For the entries that follow, produce an exact copy with no pictures in it.
--- RECORDS PROVIDED ---
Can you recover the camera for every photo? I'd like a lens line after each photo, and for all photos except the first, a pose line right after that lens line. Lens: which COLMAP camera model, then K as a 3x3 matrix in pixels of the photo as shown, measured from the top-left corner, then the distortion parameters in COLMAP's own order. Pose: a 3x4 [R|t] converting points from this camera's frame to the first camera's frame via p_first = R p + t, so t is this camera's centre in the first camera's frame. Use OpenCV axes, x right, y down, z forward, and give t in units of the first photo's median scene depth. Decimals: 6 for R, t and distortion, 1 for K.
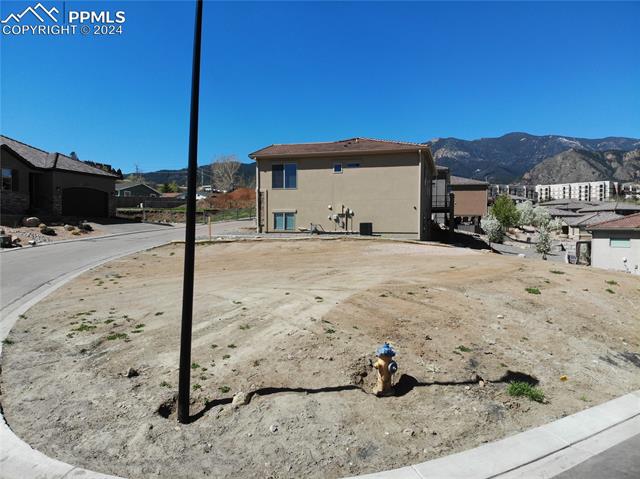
lens RADIAL K [[458.1, 0, 321.5], [0, 458.1, 247.4], [0, 0, 1]] dist [0.109871, -0.232226]
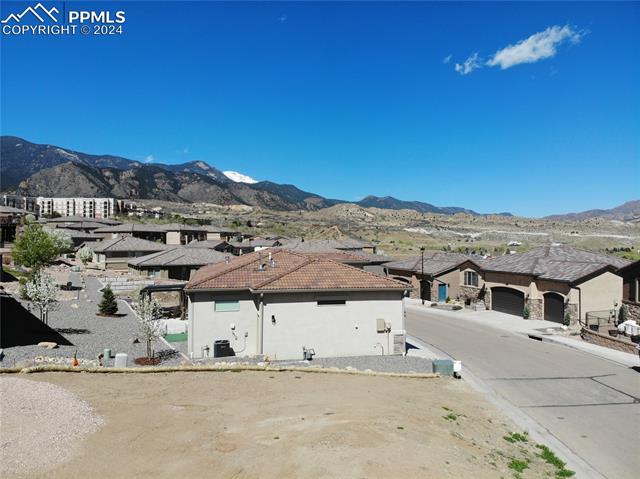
lens RADIAL K [[459.8, 0, 318.9], [0, 459.8, 247.3], [0, 0, 1]] dist [0.130149, -0.279752]
pose [[0.552697, -0.008762, 0.833336, 0.064184], [0.031285, 0.999458, -0.010240, -0.091922], [-0.832795, 0.031731, 0.552671, 0.392959]]
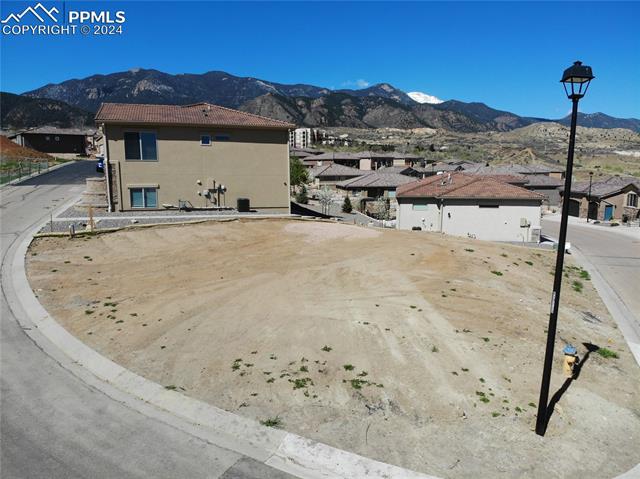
lens RADIAL K [[459.8, 0, 318.9], [0, 459.8, 247.3], [0, 0, 1]] dist [0.130149, -0.279752]
pose [[0.824509, -0.097826, 0.557328, -0.320362], [0.024171, 0.990132, 0.138036, -0.079561], [-0.565332, -0.100341, 0.818738, 0.061535]]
---
• FINISHED TASK:
Can you recover the camera for every photo? I'd like a lens line after each photo, and for all photos except the first, a pose line right after that lens line. Lens: which COLMAP camera model, then K as a 3x3 matrix in pixels of the photo as shown, measured from the top-left corner, then the distortion parameters in COLMAP's own order. Pose: a 3x4 [R|t] converting points from this camera's frame to the first camera's frame via p_first = R p + t, so t is this camera's centre in the first camera's frame. Use OpenCV axes, x right, y down, z forward, and give t in units of the first photo's median scene depth. Decimals: 6 for R, t and distortion, 1 for K.
lens RADIAL K [[458.1, 0, 321.5], [0, 458.1, 247.4], [0, 0, 1]] dist [0.109871, -0.232226]
lens RADIAL K [[459.8, 0, 318.9], [0, 459.8, 247.3], [0, 0, 1]] dist [0.130149, -0.279752]
pose [[0.552697, -0.008762, 0.833336, 0.064184], [0.031285, 0.999458, -0.010240, -0.091922], [-0.832795, 0.031731, 0.552671, 0.392959]]
lens RADIAL K [[459.8, 0, 318.9], [0, 459.8, 247.3], [0, 0, 1]] dist [0.130149, -0.279752]
pose [[0.824509, -0.097826, 0.557328, -0.320362], [0.024171, 0.990132, 0.138036, -0.079561], [-0.565332, -0.100341, 0.818738, 0.061535]]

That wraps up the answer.